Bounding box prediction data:
--------------------------------

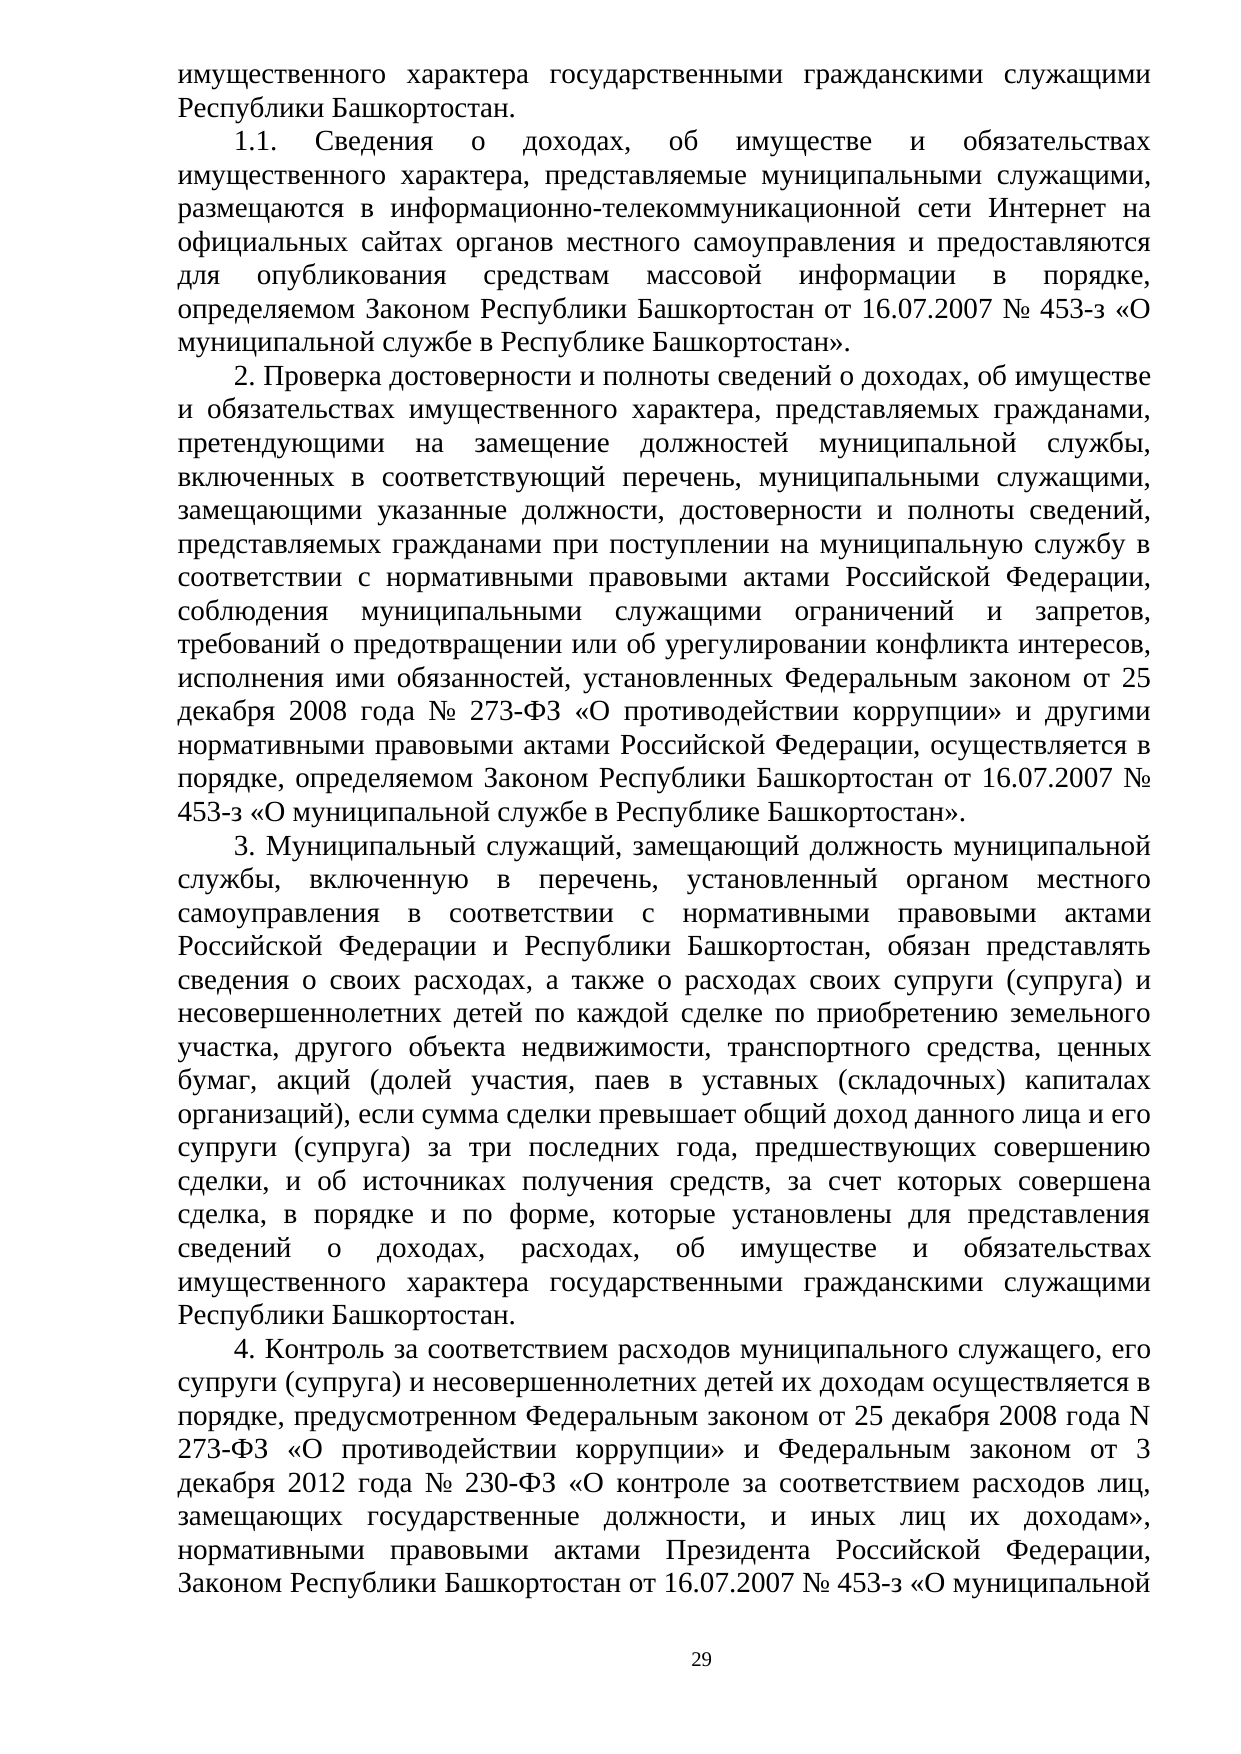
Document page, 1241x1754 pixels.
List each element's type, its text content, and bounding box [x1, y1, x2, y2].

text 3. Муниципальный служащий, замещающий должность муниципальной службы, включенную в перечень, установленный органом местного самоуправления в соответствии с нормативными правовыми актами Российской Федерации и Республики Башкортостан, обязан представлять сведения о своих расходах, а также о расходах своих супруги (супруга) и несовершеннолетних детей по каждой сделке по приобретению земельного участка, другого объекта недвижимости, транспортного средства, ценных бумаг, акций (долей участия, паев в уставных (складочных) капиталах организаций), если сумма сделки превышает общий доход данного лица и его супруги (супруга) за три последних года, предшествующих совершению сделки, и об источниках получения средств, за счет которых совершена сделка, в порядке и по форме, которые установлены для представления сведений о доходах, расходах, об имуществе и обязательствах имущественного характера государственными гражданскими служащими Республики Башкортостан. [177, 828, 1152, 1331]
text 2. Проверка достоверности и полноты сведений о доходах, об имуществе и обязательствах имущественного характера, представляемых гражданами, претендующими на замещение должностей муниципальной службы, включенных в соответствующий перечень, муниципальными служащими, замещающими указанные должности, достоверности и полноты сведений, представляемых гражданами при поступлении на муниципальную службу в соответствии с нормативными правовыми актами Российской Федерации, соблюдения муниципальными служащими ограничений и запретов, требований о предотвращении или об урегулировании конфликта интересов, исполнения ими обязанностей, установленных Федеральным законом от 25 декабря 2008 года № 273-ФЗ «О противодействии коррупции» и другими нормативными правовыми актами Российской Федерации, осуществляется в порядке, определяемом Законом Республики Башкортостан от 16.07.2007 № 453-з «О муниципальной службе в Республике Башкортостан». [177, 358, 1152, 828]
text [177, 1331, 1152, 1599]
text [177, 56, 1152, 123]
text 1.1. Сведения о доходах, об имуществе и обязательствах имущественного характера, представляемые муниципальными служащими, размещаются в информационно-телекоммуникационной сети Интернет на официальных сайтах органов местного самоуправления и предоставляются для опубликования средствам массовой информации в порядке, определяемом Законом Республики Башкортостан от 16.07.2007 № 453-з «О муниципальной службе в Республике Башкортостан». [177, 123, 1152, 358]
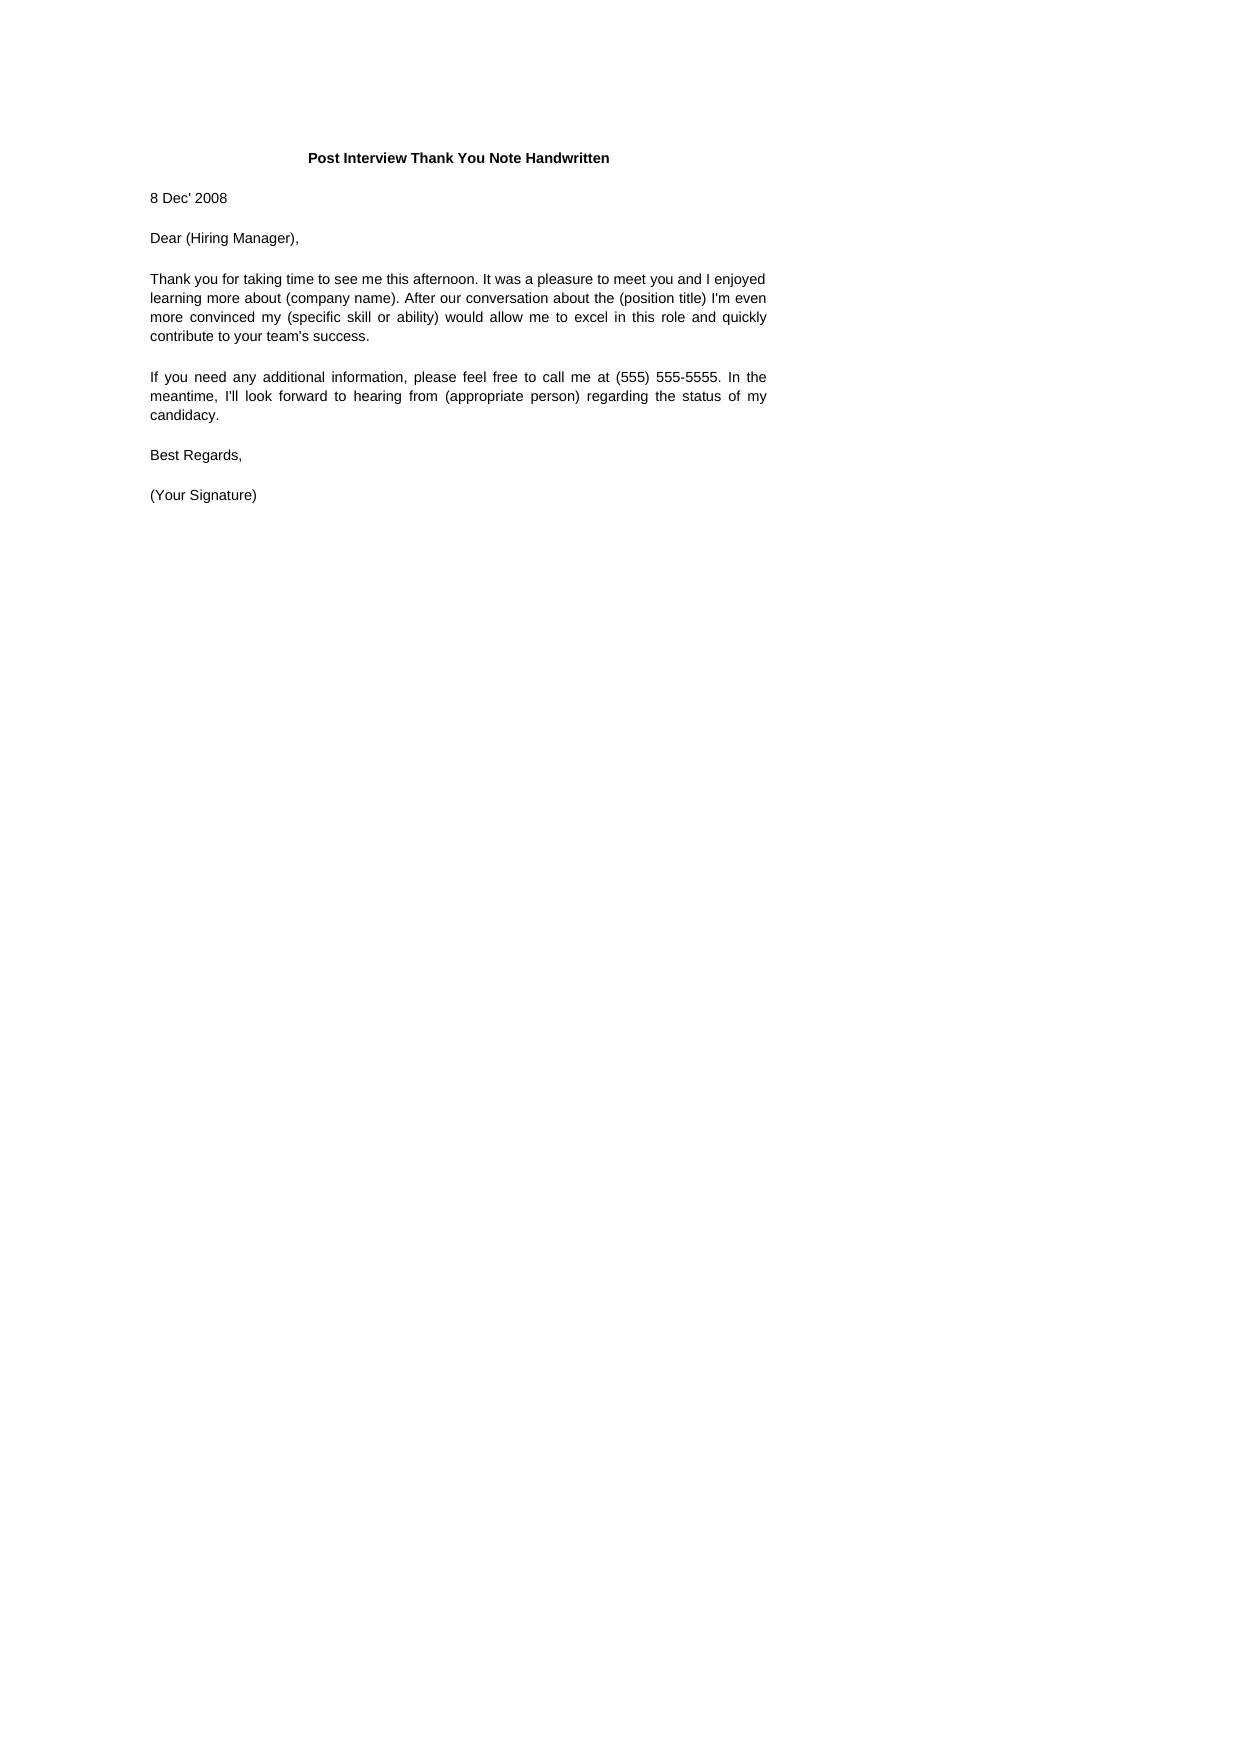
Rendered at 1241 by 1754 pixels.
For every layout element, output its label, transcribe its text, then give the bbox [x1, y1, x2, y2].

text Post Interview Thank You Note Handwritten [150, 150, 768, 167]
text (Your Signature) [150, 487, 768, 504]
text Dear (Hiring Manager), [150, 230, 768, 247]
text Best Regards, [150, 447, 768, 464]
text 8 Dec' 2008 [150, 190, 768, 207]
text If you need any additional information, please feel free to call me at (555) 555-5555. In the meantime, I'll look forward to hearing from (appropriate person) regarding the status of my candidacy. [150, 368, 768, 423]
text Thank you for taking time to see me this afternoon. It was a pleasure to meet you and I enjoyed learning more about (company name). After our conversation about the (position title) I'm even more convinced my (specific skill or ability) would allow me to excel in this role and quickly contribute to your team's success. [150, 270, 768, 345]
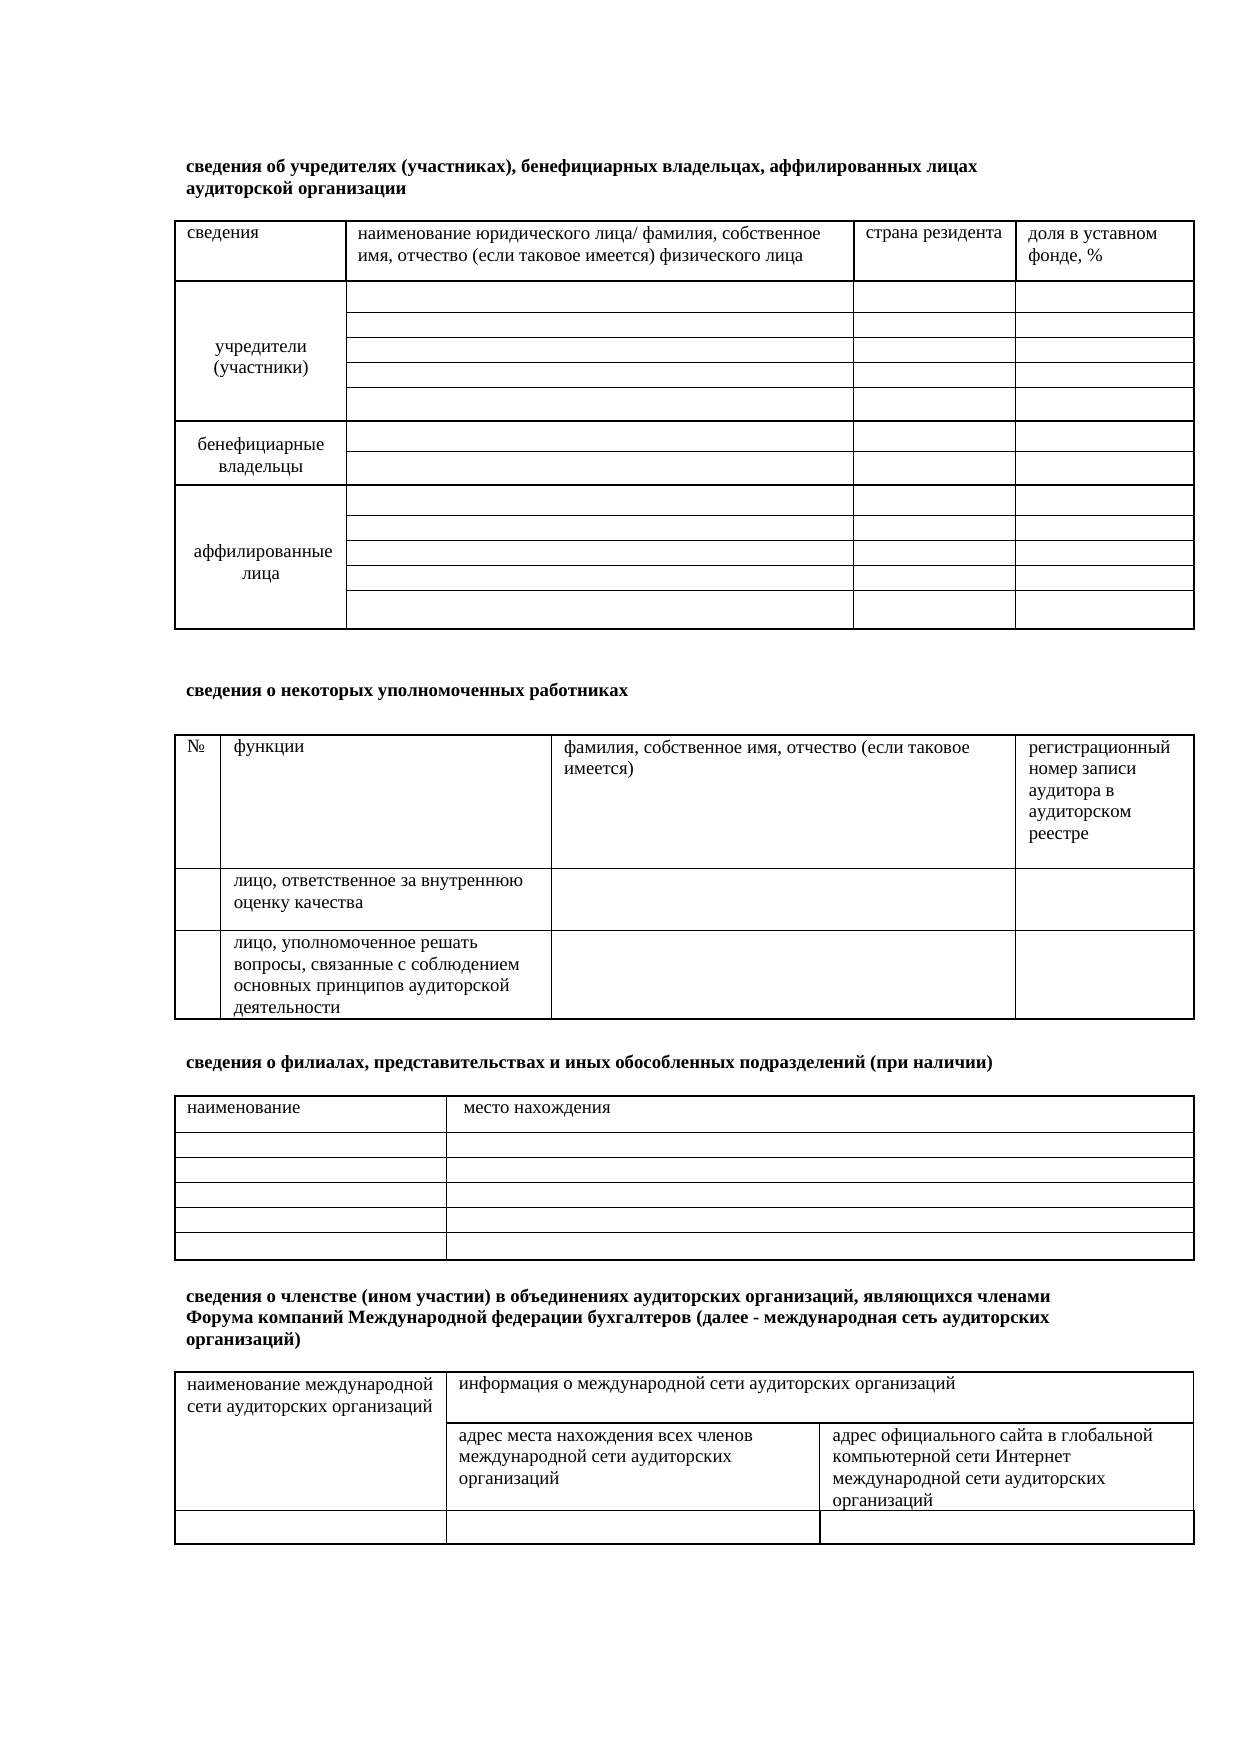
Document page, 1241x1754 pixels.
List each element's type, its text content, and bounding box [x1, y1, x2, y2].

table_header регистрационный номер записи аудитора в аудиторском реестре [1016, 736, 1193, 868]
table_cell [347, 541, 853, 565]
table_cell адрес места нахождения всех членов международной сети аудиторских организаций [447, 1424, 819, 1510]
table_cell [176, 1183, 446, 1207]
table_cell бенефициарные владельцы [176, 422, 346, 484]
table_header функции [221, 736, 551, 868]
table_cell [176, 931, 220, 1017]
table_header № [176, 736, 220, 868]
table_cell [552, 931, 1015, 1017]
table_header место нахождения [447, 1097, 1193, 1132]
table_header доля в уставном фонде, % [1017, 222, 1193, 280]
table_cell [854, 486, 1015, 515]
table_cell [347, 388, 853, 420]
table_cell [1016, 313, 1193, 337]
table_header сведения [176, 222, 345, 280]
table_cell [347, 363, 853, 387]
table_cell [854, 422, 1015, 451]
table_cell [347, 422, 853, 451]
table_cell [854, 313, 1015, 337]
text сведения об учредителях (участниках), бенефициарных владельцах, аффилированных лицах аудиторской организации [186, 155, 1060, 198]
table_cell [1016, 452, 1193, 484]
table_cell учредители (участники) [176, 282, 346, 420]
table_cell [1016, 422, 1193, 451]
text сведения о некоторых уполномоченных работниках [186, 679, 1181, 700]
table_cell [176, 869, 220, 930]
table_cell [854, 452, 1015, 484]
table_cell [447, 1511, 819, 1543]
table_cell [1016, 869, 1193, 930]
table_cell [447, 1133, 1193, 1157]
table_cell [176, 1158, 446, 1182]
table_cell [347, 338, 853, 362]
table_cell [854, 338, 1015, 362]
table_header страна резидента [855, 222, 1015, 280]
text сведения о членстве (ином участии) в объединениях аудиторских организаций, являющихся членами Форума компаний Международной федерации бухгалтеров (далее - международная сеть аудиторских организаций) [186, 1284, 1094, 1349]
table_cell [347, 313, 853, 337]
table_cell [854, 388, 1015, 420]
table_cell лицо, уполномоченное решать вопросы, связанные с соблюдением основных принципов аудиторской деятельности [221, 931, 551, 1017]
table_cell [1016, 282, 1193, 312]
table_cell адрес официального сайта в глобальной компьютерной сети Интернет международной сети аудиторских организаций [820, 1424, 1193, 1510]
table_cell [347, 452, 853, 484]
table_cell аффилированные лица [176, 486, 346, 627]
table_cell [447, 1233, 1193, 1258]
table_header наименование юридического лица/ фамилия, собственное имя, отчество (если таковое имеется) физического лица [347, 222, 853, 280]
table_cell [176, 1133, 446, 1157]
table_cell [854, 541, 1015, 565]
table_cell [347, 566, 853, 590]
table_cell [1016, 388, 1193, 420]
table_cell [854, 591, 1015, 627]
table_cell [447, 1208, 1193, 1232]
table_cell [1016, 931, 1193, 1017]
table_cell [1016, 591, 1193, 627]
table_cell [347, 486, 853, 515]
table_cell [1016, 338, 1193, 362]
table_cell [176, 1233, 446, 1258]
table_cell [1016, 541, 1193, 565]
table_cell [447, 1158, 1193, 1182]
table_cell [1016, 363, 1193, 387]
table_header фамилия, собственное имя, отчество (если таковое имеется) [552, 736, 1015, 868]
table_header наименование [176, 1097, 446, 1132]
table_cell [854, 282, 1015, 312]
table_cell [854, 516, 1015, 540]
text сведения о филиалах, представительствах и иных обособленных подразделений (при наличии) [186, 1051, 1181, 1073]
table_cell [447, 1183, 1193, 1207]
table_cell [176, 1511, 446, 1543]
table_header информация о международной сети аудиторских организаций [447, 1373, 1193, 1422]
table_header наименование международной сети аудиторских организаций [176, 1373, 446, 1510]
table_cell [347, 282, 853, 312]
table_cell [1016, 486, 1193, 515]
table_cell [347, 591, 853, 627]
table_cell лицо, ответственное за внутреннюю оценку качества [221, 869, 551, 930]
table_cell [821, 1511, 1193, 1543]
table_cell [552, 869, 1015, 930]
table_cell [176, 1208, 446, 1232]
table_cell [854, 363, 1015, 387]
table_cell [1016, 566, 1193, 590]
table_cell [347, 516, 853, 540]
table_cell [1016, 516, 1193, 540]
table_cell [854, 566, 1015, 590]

--------------------------------

JOB ITEM: Report the number of lines above containing the string "адрес" as your sole answer.

TASK SOLUTION: 2